Il fut président du Conseil, député, sénateur, dix fois ministre... Et maire de Port-Lesney. Edgar Faure s'était établi dans cette petite commune du Jura, dans une demeure rachetée il y a cinq ans. Son actuel propriétaire nous ouvre les portes.
Faut-il être un passionné de politique pour vivre ici, dans l'ancienne demeure d'Edgar Faure ? En arrivant à Port-Lesney il y a cinq ans, dans le Jura, le nouveau propriétaire des lieux, Guy Mercier, n'a rien changé ou presque à cette maison de vigneron. Et surtout pas les fauteuils rouges, où plane encore l'ombre de ceux qui les ont occupés : «De nombreux personnages de la Vème République, des auteurs, des artistes, s'y sont assis», glisse-t-il avec malice.
Dans la cave, Guy Mercier donne à voir quelques objets surprenants. Ici, une boîte à pipe ; là, un téléphone. «S'il pouvait restituer sa mémoire, je pense qu'il y aurait des conversations intéressantes !»

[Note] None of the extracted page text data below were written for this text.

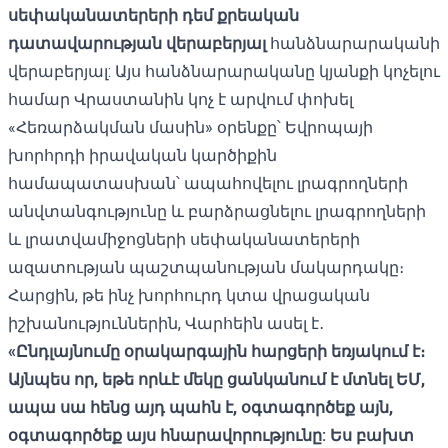
սեփականատերերի դեմ քրեական
դատավարության վերաբերյալ
հանձնարարականի
վերաբերյալ: Այս հանձնարարականը կյանքի կոչելու
համար Վրաստանին կոչ է արվում փոխել
«Հեռարձակման մասին» օրենքը՝ Եվրոպայի
խորհրդի իրավական կարծիքին
համապատասխան՝ ապահովելու լրագրողների
անվտանգությունը և բարձրացնելու լրագրողների
և լրատվամիջոցների սեփականատերերի
ազատության պաշտպանության մակարդակը։
Հարցին, թե ինչ խորհուրդ կտա վրացական
իշխանություններին, Վարհեին ասել է․
«Ընդլայնումը օրակարգային հարցերի եռյակում է։
Այնպես որ, եթե որևէ մեկը ցանկանում է մտնել ԵՄ,
ապա սա հենց այդ պահն է, օգտագործեք այն,
օգտագործեք այս հնարավորությունը: Ես բախտ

Certains diront que Guy Mercier, par un drôle de mimétisme, ressemble un peu à Edgar. Lunettes carrées, pipe ronde ; l'ancienne grande figure de la politique française a toujours son portrait, encadré sur un mur.
Edgar Faure, ce fut dix portefeuilles ministériels : Education, Agriculture, Affaires étrangères, et tant d'autres. Sous de Gaulle, et sous Pompidou. Il fut aussi président de l'Assemblée nationale, égal des plus puissants ; comme ici, aux côtés d'Eisenhower.
A Port-Lesney, au bord de la Loue, il fut maire pendant presque trente ans. C'est là que l'homme d'Etat venait se ressourcer, loin des ors de la République.
L'ancien vice-président du conseil régional Jean Rosselot l'a bien connu : il a travaillé de nombreuses années près de lui, comme assistant parlementaire. Alors jeune universitaire, il devait rédiger les discours, les rapports du chef. Le bouillonnant Edgar Faure dormait peu, ce n'est pas une légende : «Je venais la nuit, je repartais la nuit, premièrement ! Deuxièmement, je venais en stress, et je repartais en stress», s'amuse-t-il aujourd'hui.
Ce n'est pas moi qui change, c'est le vent qui tourne
Sur le toit de la maison, on cherche en vain la girouette qui pour certains caractérisait Edgar Faure. «Ce n'est pas moi qui change, disait-il, c'est le vent qui tourne». Une verve, un sens des mots, enrichis de cette diction si caractéristique. A une question de Jacques Chancel, qui lui demandait de désigner les trois meilleurs orateurs de France, Edgar Faure répondait : «Je cherche les deux autres !»
Mitterand avait sa maison de Latche, dans les Landes ; de Gaulle, la Boisserie. Qu'aurait-on dit de Port-Lesney si Edgar Faure avait été élu Président de la République ? Voilà le seul poste peut-être qui lui ait échappé.